What is being asked: The word "filter" may appear in lines of the data; say how many such lines there are, with nothing beyond the number.

[Data entries]
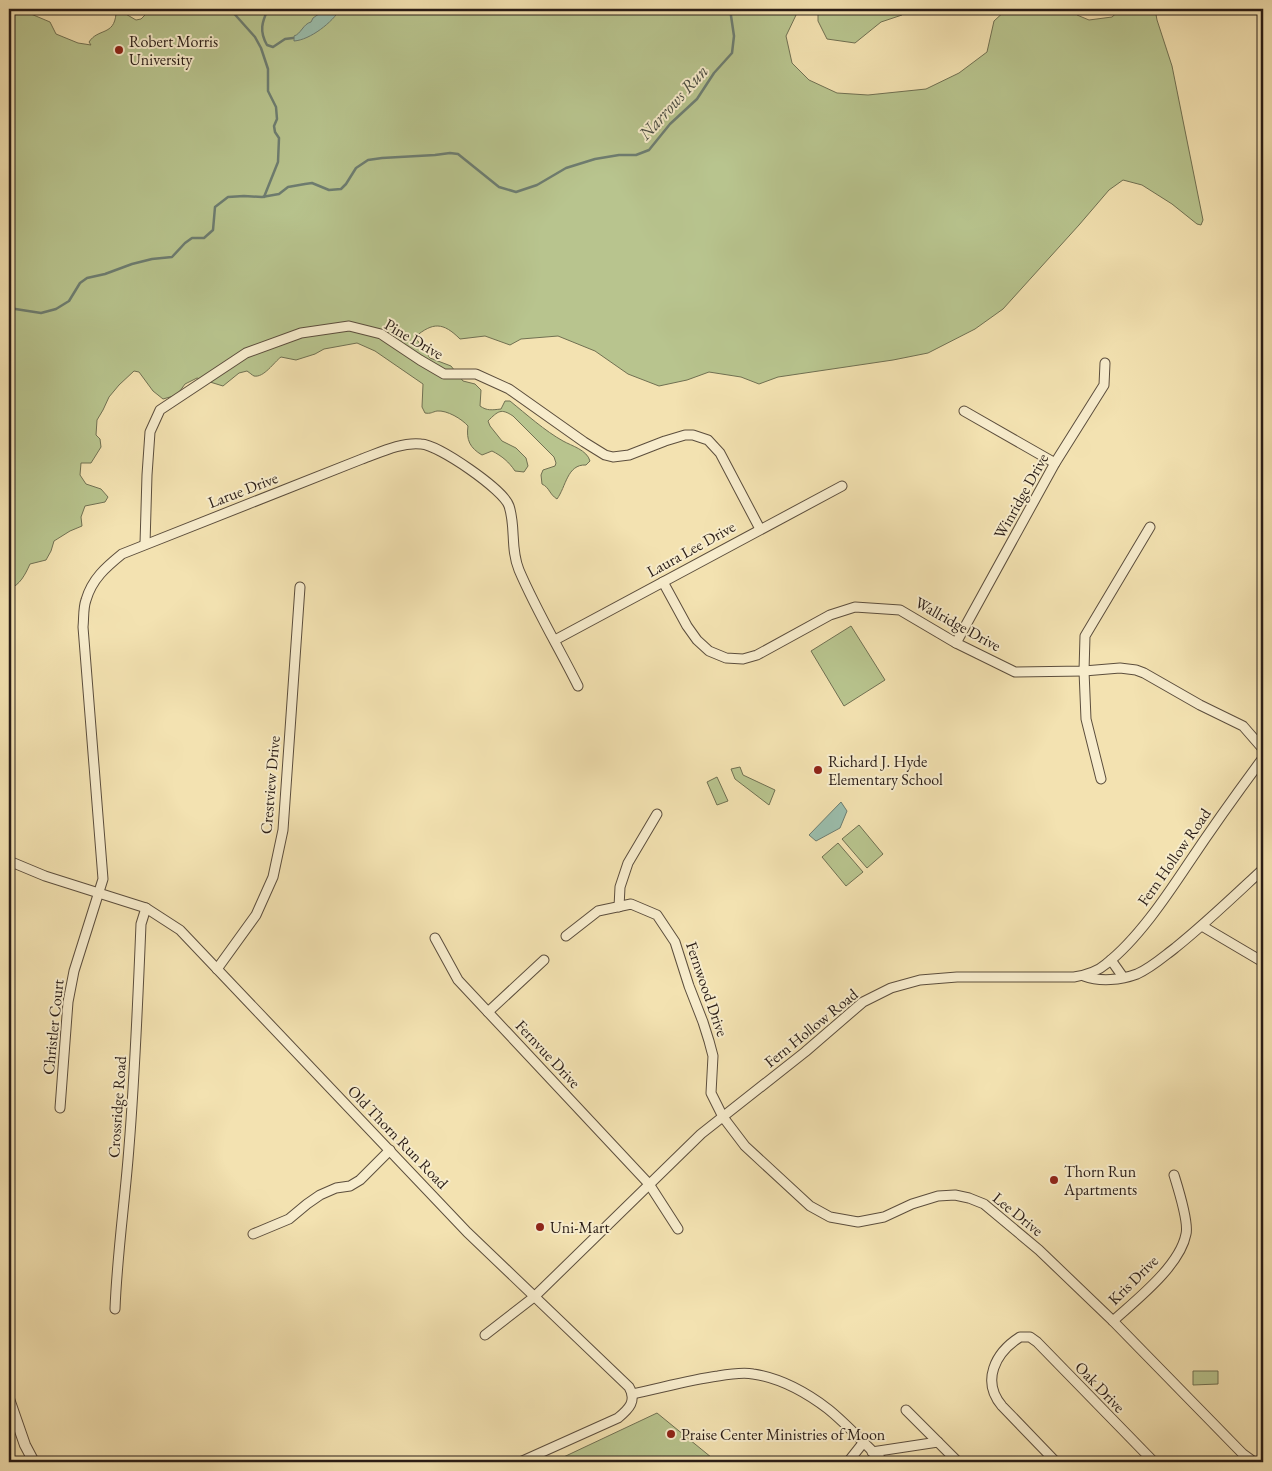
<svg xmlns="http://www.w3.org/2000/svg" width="1272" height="1471" viewBox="0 0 1272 1471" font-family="'EB Garamond',serif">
<rect width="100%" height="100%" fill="#f3e2b1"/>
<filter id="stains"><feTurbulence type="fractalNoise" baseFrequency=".004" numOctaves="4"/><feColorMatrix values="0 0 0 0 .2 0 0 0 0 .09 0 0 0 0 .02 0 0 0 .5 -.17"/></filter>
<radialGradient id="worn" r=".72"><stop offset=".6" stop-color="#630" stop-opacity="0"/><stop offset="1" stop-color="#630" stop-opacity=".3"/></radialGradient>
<g fill="#b8c48e" stroke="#707052">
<path d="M146,9H797V13L786,36L792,63L809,80L837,93L868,95L926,89L959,73L987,52L994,21L1007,9H1073L1077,15L1089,20L1112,17L1121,9H1155L1157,20L1172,66L1203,220L1201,225L1197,224L1172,204L1142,185L1123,180L1109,190L1079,225L1003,309L975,329L928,353L893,360L778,377L759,384L741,377L709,372L687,380L659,386L628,374L595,351L558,336L521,339L510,345L485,336L460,339C443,322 433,322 415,337L430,358L451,366L463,381L475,384L481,390L480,406C487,411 492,410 501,409L505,401H510C526,414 545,431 563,441C572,446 587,450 590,461L586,465C567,464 566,487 557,499C549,494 550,488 542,484L541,475L543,470L555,466L556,463L554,457L513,416C501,408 498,411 488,421L490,426L502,441L516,448L526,458L528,466L524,472L515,471C509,462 502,456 492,451L482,455C470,448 466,440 468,426C462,419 447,410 437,411C432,412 431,414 425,413L422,407L423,384L375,351L357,343L324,349L315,354L296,360L281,357C274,362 264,378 254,376C252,375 250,373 247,371L239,373L223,386L197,378L185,384L177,395L163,399L153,391L139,372L134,371L119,385L109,397L103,410L97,420L96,435L100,439L101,447L91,463H81L80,475L86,484L101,489L108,497L105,502L85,506L81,517L82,526L70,531L54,541L51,551L46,560L30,564C25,575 20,585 9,589V11L11,14H31L50,22L56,34L78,43L91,45L89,42C98,28 114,36 116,14L124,13L136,20L141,19L146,14Z"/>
<polygon points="818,9 907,9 902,15 881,22 855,43 827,39 818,21"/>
<polygon points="851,626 885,680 844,706 811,651"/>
<polygon points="740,767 743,775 775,790 769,805 735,779 731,769"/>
<polygon points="717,777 728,801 717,805 707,782"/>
<polygon points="859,825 883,854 867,868 842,839"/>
<polygon points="838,843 863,872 846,886 822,857"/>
<polygon points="1193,1371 1218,1371 1218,1384 1193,1385"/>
<polygon points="657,1413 717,1462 553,1462"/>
</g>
<g fill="#9bbead" stroke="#6d7d71">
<path d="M326,9H340C333,22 310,40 294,41V36C301,34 303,24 311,22L313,18Z"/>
<polygon points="841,802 847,811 840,828 816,841 809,835"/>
</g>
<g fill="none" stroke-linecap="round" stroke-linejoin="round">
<g stroke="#6d7d71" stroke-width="2.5">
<polyline points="230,9 255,37 261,48 268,69 268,91 276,107 277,119 274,126 275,132 279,138 278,162 264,197"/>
<path d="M268,9C262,22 259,31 267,45L273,47L285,39L293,38"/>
<polyline points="9,308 41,313 56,309 69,301 80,283 87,278 105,274 132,264 152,259 172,257 185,243 192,238 204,238 213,230 215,207 228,197 244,196 262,197 279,194 288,187 305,184 312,183 329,190 341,189 346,184 356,168 368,160 382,158 435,155 450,153 458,154 499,187 516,192 537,185 566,168 595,159 619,155 636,155 649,150 670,124 697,99 714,73 732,53 734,36 730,9"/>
</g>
<defs>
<g id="minor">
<polyline points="964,411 1055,463"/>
<polyline points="145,544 147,475 150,432 160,410 246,353 301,333 349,326 381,334 420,360 444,374 476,374 509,389 584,442 605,455 613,457 629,455 665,441 685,435 693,435 708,440 720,453 760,529"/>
<polyline points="663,582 687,626 697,640 709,651 726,658 743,659 757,655 830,615 855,607 900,610 956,643 1015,672 1084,671 1120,668 1136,670 1144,673 1200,705 1243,726 1263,749"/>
<polyline points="555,640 842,486"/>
<polyline points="956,643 1055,463 1104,385 1105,363"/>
<polyline points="1101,779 1086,719 1084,671 1085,636 1150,527"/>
<path d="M9,861L45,876L146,908L180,930L467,1232L629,1387C637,1401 629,1409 618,1418L520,1462"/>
<polyline points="619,907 620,887 628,863 657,814"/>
<polyline points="1202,926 1263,962"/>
<polyline points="566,936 598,911 631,904 657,915 675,942 689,986 703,1022 709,1041 713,1056 711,1093 723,1117 745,1146 810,1206 830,1217 858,1222 884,1217 912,1204 938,1196 955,1195 969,1198 984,1204 1039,1250 1113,1321 1243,1454 1254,1462"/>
<polyline points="435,938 458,980 649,1184 678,1229"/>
<polyline points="1111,960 1123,977"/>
<polyline points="217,969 256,915 273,877 283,830 300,587"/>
<path d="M1084,976C1100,982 1121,980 1137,974C1151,968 1163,957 1175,948C1205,924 1233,897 1261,871L1263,870"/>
<polyline points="488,1012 544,960"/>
<path d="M60,1108L68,1002L74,971L103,879L83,627C84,618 83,608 86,600C92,579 106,567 122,554L362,459C381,452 401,442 421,444C439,445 504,490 509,506C516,527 510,548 519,570C536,610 559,648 578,686"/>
<polyline points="253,1234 289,1219 307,1204 320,1195 336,1188 350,1186 360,1180 390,1150"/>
<path d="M115,1309C117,1255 125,1201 129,1147C135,1073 138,998 141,924L146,908"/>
<path d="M1113,1321C1136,1300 1180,1266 1186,1234C1189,1222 1178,1188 1174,1175"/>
<path d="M485,1335L534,1297L701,1134L805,1052L863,1002L891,988L920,980L957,977H1074C1086,975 1097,972 1106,964C1137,940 1166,897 1188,864C1212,828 1237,793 1263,758"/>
<path d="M632,1394C661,1388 689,1380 718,1376C730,1374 742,1372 753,1374C780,1378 807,1393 828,1409C848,1425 865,1445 884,1462"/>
<polyline points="906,1410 958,1462"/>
<polyline points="872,1452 938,1442"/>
<polyline points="848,1462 863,1443"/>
<path d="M1056,1462L1002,1406C981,1381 995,1353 1020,1337H1030L1037,1342L1154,1462"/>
</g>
<polyline id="tertiary" points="9,1399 25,1445 34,1462"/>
</defs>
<use href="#minor" stroke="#5c4e3d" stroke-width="11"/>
<use href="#tertiary" stroke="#5c4e3d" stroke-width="12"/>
<use href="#minor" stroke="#f7eccc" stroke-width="9"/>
<use href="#tertiary" stroke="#f7eccc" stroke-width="10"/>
</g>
<g fill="#8f2418" stroke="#f7eccc" stroke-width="2">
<circle cx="119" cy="50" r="5"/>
<circle cx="818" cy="770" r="5"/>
<circle cx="1054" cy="1180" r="5"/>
<circle cx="540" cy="1227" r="5"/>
<circle cx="671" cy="1434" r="5"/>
</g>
<g text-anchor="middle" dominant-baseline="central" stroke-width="4" stroke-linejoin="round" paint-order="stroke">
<g font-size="16" fill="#291c16" stroke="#f7eccc" text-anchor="start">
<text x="129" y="41">Robert Morris<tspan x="129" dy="18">University</tspan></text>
<text x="828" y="761">Richard J. Hyde<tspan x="828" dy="18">Elementary School</tspan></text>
<text x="1064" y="1171">Thorn Run<tspan x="1064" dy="18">Apartments</tspan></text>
<text x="550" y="1227">Uni-Mart</text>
<text x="681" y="1434">Praise Center Ministries of Moon</text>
</g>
<g font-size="16" fill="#291c16" stroke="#f7eccc">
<text transform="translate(414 339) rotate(30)">Pine Drive</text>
<text transform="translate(243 490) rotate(-21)">Larue Drive</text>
<text transform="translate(1021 496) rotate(-61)">Winridge Drive</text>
<text transform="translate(691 549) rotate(-29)">Laura Lee Drive</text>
<text transform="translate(958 624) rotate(29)">Wallridge Drive</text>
<text transform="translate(270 785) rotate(-85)">Crestview Drive</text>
<text transform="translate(1174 857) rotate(-55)">Fern Hollow Road</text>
<text transform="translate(707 989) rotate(71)">Fernwood Drive</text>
<text transform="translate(53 1027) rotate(-84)">Christler Court</text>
<text transform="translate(811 1028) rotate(-39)">Fern Hollow Road</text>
<text transform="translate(548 1054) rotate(47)">Fernvue Drive</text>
<text transform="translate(117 1107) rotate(-86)">Crossridge Road</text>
<text transform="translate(398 1137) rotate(46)">Old Thorn Run Road</text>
<text transform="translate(1018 1214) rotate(39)">Lee Drive</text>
<text transform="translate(1133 1280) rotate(-45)">Kris Drive</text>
<text transform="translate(1100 1387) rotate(46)">Oak Drive</text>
</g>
<g font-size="18" font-style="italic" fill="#4b4d43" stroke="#f7eccc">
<text transform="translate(673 102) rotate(-48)">Narrows Run</text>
</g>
</g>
<rect width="1272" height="1471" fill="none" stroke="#f3e2b1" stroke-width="30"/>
<rect x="10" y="10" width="1252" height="1451" fill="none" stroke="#291c16" stroke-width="2.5"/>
<rect x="15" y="15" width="1242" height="1441" fill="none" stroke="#291c16"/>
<rect width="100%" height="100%" filter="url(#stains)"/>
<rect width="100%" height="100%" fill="url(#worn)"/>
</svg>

Answer section: 2